Retraining could address technological unemployment.
July 22, 2019
By Monica Eaton-Cardone
The pace of technological transformation in almost every corner of the market is incredible. It’s no surprise a lot of people experience anxiety about automation and job loss. Based on what we’re seeing now, those concerns are well-founded.
Over the next few decades, every industry and vertical will see seismic change resulting from automation. This process will open new opportunities for some, while others find themselves left behind. This has us raising the question: how should workers and employers prepare?
Net-Job Loss Likely in Near Future
In some cases, it will be entirely possible for workers to simply transition into new roles. Positions shift with the adoption of new tools. For millions of people, the fundamental functions of their jobs will be the same.

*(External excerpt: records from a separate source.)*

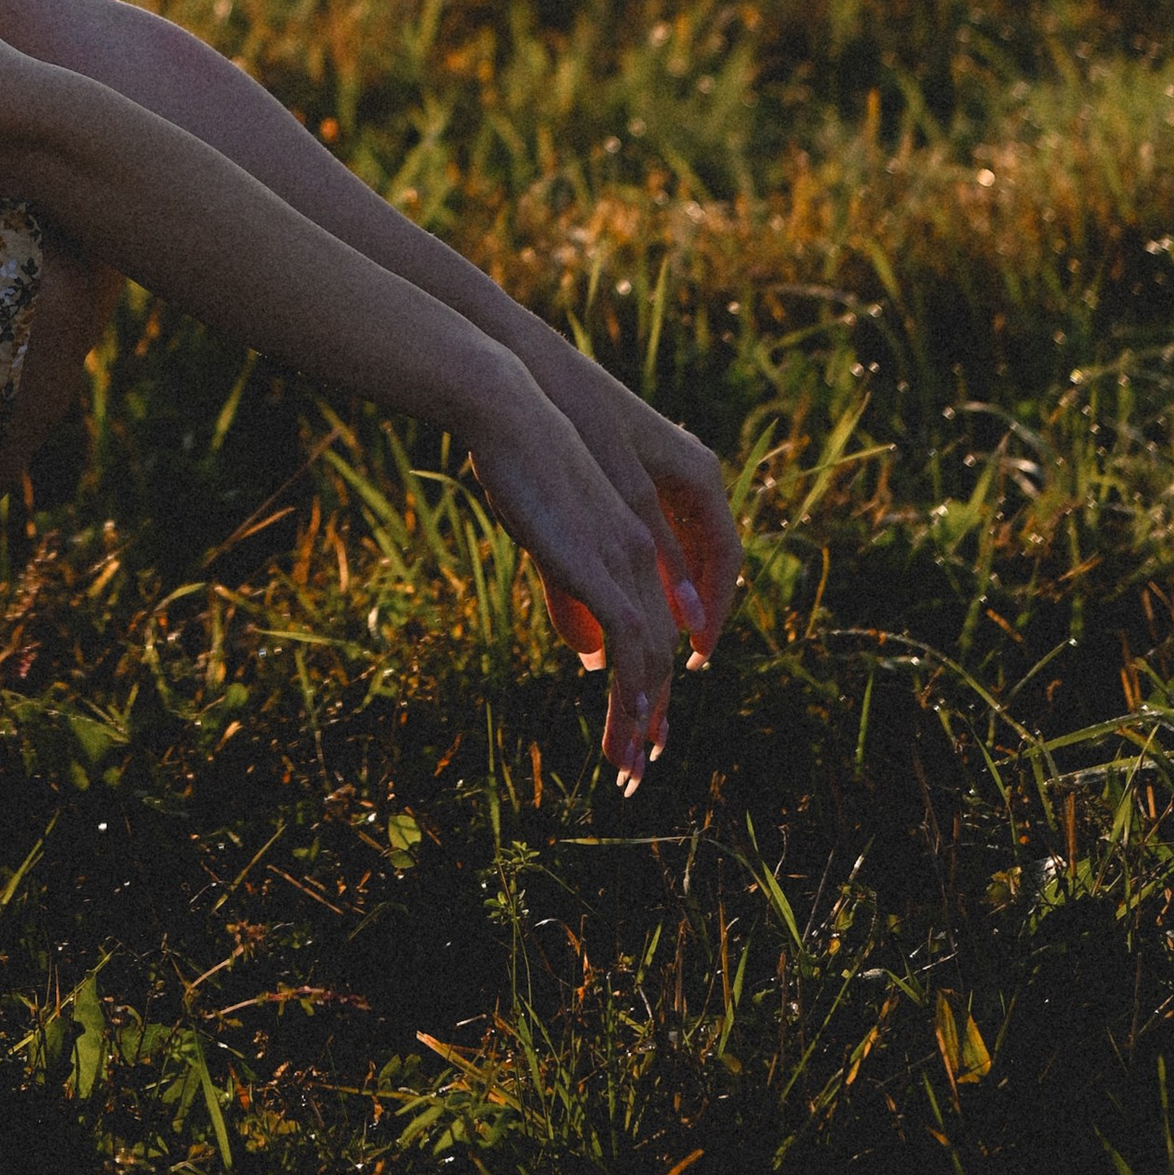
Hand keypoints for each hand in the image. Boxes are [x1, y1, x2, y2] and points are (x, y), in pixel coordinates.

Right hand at [476, 339, 741, 790]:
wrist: (510, 407)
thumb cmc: (517, 461)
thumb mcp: (549, 538)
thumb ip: (573, 597)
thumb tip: (589, 657)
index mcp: (634, 540)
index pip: (657, 627)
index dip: (654, 682)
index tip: (644, 727)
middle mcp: (643, 553)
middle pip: (664, 652)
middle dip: (654, 716)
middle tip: (643, 766)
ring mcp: (628, 556)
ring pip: (653, 658)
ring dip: (643, 719)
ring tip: (631, 766)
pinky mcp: (605, 561)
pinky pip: (634, 640)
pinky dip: (636, 688)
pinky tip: (632, 724)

In other cases, even as technology eliminates some jobs, it can create new positions too. Jobs that might have been hands-on in the past can transform into more of a managerial or oversight capacity. Some roles in recordkeeping seem to be in the process of transforming more into database administration as technology seeps into day-to-day functions.
In fact, the digitization, automation and advances in artificial intelligence are disrupting the world of work faster than we can adapt and absorb displaced labor. As many as 375 million workers—or roughly 14 percent of the global workforce—may need to switch occupational categories within the next decade.
Regardless of our efforts, data suggests we’ll still see net job loss overall. According to a recent report from Forrester, automation will cut jobs by 29 percent by 2030 and contribute as little as 13 percent to job creation, leading to a net loss of 16 percent of jobs in the U.S. market. After all, there wouldn’t be a reason to automate if it didn’t produce net reduction in costs, and a large share of cost savings will come in the form of reduced labor.
As if that weren’t bad enough, data suggests this process will not impact all workers equally. Women represent 58 percent of American workers in positions identified with a “high risk” of replacement despite making up 47 percent of the total workforce. Positions like secretaries, schedulers and bookkeepers are susceptible to automation, and 72 percent of those jobs are held by women. The potential exists for polarization between workers ability to adapt and those that can’t, aggravating preexisting inequities and antagonisms in our society. It can lead to a situation getting ugly fast.
Abundant Opportunities to Reskill
It can be easy to assume the worst-case scenario here. Rather than resigning ourselves to disaster, we could see an increasingly automated workplace as an opportunity.
Companies and employees can make the investment in retraining now in preparation for conditions tomorrow. This will help existing employees fill those new positions produced by pending tech implementation. Alternately, retraining can equip employees the skills and knowledge necessary to find new work outside the company once their positions are eliminated.
Take Amazon for example. Its new “Upskilling 2025” program is working to retrain 100,000 Amazon employees in the next five years. This initiative will their workforce the skills to fill the roles Amazon will need in the near future or to achieve success in a new career. Yes, it’s a $700 million investment; however, it’s an investment the company projects will pay off with dividends as they’re taking proactive steps to build a dynamic, highly skilled workforce they’ll need tomorrow.
So, what jobs should workers be retraining for? The most fundamental answer is ones which are least vulnerable to further technological unemployment.
There are plenty of jobs available today that are at extremely low risk of being automated at any time in the near future. Most positions in the general caregiving fields—recreational therapists, social workers, and in-home assistants—are secure against automation. Other technical positions like engineers and first-line supervisors of mechanics are also safe bets.
Offering retraining to help people transition into new careers that are less vulnerable to obsolescence is our best option for staving off disruption and social instability. Promoting these options to workers—especially those in traditionally underserved or marginalized groups—prevents greater polarization along gender, income and other lines.
Jobs Losses to Automation are Everyone’s Concern
The threat posed by technological unemployment is an issue transcending occupation and political opinion. We need to develop solutions for this problem now before the full outcome starts to weigh us down.
I think companies should take it upon themselves to engage in retraining for employees considered vulnerable to automation. Not only would they be helping their employees adapt to a changing market, they’d be helping themselves in turn. Technology is a great thing, if we manage it wisely.
About the Author
Monica Eaton-Cardone is co-founder and chief operating officer of Chargebacks911, a global fraud prevention and chargeback mitigation company based in Tampa Bay, Fla.